The FELGTBI+demands legal equality and social respect for diversity, is a promoter and convener (along with COGAM) of the national demonstration on the International Day of LGBT Pride (June 28), and fosters the training of its member associations' activists.

It has presented several controversial campaigns, such as VOTA ROSA ("VOTE PINK") and 2004 NO VOTES PP ("2004 DON'T VOTE PP"). Beatriz Gimeno justified this last slogan by pointing out the necessity of a political change to "advance our demands". Esperanza Aguirre, in response to this campaign, stated that sexual orientation doesn't necessarily determine political orientation, and noted that she was convinced that "the majority of gays are going to vote for Esperanza, and are going to vote PP". Ana Botella, number two on the list of the PP in Madrid, limited herself to saying that the demands of the FELGT don't come within the rivalries of the town council.

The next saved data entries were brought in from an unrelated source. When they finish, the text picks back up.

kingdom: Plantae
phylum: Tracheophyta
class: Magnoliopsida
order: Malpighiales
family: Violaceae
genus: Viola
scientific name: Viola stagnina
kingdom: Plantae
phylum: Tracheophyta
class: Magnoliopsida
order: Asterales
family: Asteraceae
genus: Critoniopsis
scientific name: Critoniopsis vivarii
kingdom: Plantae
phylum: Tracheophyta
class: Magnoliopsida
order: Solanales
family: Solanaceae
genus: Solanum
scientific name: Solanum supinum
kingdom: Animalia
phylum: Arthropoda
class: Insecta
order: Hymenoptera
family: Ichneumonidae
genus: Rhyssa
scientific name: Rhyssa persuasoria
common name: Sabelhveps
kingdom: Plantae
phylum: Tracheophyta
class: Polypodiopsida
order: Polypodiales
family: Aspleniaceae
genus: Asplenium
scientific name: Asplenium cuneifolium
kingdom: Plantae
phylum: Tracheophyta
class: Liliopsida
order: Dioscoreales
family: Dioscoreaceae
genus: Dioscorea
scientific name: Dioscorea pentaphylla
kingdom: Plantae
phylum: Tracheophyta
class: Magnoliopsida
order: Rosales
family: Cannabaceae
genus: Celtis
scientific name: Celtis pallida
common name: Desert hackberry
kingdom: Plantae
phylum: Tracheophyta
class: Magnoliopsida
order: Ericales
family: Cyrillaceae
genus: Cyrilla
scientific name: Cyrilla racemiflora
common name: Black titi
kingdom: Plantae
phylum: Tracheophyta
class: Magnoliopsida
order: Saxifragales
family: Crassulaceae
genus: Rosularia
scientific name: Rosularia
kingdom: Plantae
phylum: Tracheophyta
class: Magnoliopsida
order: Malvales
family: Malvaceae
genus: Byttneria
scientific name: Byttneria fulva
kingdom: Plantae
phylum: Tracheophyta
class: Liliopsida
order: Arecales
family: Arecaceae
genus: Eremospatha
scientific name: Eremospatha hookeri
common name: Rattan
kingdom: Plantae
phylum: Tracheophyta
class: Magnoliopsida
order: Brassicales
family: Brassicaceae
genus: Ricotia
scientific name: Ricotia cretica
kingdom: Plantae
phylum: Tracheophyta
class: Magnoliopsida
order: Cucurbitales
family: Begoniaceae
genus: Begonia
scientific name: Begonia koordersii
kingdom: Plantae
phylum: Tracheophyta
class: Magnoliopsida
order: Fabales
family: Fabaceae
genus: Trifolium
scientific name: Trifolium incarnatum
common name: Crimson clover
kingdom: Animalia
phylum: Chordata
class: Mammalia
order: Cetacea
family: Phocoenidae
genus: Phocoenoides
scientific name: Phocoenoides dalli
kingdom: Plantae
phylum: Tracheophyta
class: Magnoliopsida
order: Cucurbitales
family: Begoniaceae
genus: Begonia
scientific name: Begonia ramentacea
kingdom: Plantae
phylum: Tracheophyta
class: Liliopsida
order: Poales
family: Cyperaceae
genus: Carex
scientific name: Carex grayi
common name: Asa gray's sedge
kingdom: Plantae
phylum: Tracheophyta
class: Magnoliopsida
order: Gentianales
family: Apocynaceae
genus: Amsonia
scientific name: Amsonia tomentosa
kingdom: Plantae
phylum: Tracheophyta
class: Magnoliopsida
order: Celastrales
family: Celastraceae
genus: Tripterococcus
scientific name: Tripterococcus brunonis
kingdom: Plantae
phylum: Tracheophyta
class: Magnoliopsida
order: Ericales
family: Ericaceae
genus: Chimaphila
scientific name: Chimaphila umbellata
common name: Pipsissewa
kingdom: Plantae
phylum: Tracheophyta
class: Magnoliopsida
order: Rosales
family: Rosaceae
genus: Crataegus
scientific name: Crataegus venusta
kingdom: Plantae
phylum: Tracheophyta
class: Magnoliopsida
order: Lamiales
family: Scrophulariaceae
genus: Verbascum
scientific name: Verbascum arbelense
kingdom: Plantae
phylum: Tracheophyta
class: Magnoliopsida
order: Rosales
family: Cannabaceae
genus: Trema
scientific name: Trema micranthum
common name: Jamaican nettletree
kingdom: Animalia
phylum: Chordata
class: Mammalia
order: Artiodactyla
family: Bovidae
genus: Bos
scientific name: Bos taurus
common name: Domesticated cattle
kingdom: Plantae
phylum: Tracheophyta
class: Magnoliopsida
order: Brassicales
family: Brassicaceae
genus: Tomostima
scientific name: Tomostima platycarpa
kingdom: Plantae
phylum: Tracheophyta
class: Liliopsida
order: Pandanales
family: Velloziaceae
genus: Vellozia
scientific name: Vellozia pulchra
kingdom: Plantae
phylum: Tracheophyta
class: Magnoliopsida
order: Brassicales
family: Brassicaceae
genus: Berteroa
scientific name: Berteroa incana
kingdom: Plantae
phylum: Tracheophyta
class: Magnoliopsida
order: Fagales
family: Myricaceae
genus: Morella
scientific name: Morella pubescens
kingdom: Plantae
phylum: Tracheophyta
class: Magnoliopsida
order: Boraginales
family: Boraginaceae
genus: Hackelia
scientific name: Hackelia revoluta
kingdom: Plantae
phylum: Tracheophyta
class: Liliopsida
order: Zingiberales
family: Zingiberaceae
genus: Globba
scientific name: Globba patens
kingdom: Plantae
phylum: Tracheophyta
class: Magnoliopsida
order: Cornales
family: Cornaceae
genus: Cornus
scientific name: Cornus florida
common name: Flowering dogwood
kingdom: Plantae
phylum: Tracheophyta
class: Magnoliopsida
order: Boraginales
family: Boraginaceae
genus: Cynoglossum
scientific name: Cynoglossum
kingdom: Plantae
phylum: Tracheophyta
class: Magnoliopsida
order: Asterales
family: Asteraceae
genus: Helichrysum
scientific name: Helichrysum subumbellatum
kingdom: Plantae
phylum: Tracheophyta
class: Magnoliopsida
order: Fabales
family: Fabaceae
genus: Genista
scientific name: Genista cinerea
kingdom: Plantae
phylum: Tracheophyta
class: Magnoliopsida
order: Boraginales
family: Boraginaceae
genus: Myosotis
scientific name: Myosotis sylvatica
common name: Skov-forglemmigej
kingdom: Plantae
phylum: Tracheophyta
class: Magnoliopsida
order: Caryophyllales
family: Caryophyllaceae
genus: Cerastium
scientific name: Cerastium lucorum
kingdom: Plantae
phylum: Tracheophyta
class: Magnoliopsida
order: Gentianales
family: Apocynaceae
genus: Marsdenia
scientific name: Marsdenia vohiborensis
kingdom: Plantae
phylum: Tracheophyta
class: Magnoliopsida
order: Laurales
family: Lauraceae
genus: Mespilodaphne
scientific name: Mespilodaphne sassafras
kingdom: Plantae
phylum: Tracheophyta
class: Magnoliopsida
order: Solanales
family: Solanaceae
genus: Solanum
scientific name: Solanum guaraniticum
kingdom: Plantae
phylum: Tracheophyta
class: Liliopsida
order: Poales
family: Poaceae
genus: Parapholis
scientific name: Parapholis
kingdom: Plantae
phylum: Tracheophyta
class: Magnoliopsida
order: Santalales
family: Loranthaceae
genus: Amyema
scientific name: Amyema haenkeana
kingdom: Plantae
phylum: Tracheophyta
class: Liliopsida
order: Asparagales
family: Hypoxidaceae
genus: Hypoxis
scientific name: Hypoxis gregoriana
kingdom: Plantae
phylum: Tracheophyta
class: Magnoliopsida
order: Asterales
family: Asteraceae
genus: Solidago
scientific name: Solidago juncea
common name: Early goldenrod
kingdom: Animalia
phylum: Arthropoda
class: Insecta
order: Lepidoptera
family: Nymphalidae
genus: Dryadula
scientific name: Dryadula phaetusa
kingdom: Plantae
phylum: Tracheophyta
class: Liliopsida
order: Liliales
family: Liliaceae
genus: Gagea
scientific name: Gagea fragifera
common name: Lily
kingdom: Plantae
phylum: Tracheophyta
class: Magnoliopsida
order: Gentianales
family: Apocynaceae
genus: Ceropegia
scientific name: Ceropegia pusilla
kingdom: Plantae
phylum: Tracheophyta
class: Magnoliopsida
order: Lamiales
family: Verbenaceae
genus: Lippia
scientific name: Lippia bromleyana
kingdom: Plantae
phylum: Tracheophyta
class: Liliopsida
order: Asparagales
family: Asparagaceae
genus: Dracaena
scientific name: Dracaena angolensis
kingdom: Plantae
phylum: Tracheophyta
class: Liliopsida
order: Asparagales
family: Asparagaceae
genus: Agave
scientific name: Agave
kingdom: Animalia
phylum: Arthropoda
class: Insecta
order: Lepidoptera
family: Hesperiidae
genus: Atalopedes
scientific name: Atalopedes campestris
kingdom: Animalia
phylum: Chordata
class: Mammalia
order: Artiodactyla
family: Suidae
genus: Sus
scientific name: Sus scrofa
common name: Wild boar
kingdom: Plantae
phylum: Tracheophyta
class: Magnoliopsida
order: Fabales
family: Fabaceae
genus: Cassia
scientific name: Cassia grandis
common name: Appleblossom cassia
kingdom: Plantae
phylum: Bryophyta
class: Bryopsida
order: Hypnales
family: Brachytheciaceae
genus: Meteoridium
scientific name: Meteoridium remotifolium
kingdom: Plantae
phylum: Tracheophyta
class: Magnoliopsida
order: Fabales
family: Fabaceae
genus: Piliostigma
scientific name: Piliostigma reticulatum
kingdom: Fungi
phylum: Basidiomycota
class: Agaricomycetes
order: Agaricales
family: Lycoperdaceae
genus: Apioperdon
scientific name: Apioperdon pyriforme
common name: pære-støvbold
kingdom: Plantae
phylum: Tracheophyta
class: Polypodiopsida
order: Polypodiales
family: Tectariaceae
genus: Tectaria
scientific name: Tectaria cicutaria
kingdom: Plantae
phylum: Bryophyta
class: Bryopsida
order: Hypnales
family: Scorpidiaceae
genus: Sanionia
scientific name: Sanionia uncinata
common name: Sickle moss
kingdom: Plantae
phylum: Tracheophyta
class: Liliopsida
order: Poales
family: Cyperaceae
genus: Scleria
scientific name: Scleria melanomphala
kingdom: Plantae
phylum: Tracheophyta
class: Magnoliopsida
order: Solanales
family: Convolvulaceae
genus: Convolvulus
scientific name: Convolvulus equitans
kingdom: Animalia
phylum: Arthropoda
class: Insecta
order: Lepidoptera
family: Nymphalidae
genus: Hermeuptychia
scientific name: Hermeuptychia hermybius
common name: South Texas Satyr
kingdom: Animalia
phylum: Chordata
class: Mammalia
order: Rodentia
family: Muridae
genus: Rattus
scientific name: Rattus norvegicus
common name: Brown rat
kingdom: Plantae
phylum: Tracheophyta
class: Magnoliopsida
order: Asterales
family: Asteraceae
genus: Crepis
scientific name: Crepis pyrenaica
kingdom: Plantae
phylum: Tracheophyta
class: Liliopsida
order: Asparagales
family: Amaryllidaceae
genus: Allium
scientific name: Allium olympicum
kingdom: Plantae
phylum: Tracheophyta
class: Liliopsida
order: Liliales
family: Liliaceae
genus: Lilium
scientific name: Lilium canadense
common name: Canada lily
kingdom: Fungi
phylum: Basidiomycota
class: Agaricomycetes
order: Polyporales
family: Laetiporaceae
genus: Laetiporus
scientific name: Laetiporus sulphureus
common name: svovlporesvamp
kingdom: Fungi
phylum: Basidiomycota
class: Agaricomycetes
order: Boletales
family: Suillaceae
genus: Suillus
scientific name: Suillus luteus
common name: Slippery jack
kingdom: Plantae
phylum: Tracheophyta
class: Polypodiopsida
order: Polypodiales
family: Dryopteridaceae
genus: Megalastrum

During the negotiation of the same-sex marriage law in Spain, the FELGT criticized the performance of the PP at various times, especially for presenting as an expert the psychiatrist Aquilino Polaino, who claimed that homosexuality was a pathology. Parallelly, when the Pope visited Valencia, the FELGT participated in the Jornadas Internacionales de Diversidad Familiar (International Conference on Family Diversity) (subsidized by the Ministry of Work and Social Affairs) and signed up for the collective "Jo no t'espere" ("I don't wait for you"), which was criticized harshly by the Catholic media. Some of those organisations tried to take the FELGT to the attorney general for "the continuous offenses of gay activism".

On April 20, 2007, the FELGT described as "incoherent" Mariano Rajoy's declarations about gay weddings, since he was claiming that if his son marries a man he will attend his wedding, while his party has appealed the same-sex marriage law as unconstitutional.

On April 28, 2007, FELGT launched the campaign Ni un céntimo para quien te discrimina ("Not one cent for anyone who discriminates against you"), coinciding with the income tax filings, encouraging citizens to mark the "social purposes" box instead of the box designated for the Catholic Church.